Written task :: Leaving pictures aside, set down each line exactly, from the first line of the data to the line with "flex-end; gap: 7px;", both included.

Data ::

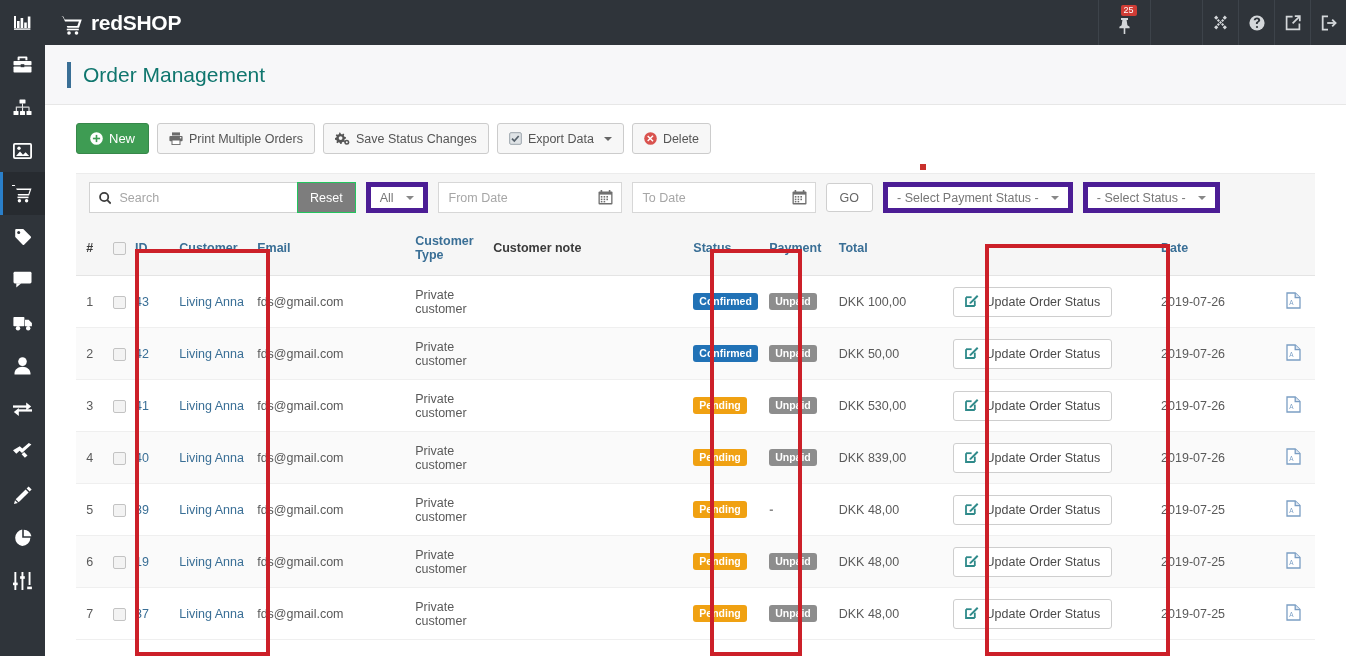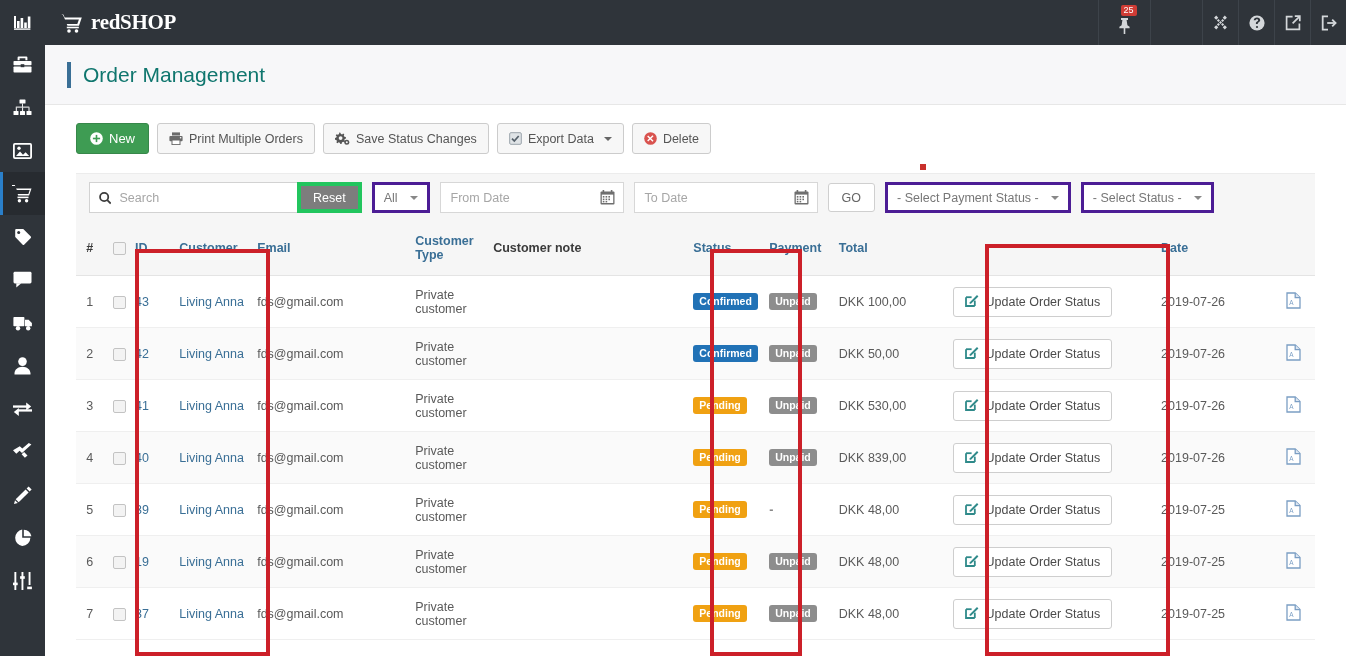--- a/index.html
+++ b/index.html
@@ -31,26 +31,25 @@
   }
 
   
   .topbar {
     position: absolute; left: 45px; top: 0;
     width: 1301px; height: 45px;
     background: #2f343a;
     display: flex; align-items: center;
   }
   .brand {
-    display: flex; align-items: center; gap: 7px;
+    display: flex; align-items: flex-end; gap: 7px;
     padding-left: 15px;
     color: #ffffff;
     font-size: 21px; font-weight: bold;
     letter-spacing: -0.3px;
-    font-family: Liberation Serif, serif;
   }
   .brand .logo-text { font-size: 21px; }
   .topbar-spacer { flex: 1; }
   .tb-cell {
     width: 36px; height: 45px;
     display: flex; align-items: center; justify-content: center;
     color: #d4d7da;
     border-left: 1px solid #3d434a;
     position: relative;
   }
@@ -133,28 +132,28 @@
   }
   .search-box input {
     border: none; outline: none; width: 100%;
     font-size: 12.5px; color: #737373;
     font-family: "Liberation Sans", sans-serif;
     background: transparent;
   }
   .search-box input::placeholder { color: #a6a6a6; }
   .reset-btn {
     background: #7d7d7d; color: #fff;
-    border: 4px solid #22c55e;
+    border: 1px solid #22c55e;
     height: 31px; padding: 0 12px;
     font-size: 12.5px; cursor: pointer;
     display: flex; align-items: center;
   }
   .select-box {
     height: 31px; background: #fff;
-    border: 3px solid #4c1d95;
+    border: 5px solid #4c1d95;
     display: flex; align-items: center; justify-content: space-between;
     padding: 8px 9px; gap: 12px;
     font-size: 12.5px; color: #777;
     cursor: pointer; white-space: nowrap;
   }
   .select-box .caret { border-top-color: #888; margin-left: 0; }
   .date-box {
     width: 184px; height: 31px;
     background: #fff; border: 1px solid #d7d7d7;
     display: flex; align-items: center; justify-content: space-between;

Result below ::
--- a/index.html
+++ b/index.html
@@ -31,26 +31,25 @@
   }
 
   
   .topbar {
     position: absolute; left: 45px; top: 0;
     width: 1301px; height: 45px;
     background: #2f343a;
     display: flex; align-items: center;
   }
   .brand {
-    display: flex; align-items: center; gap: 7px;
+    display: flex; align-items: flex-end; gap: 7px;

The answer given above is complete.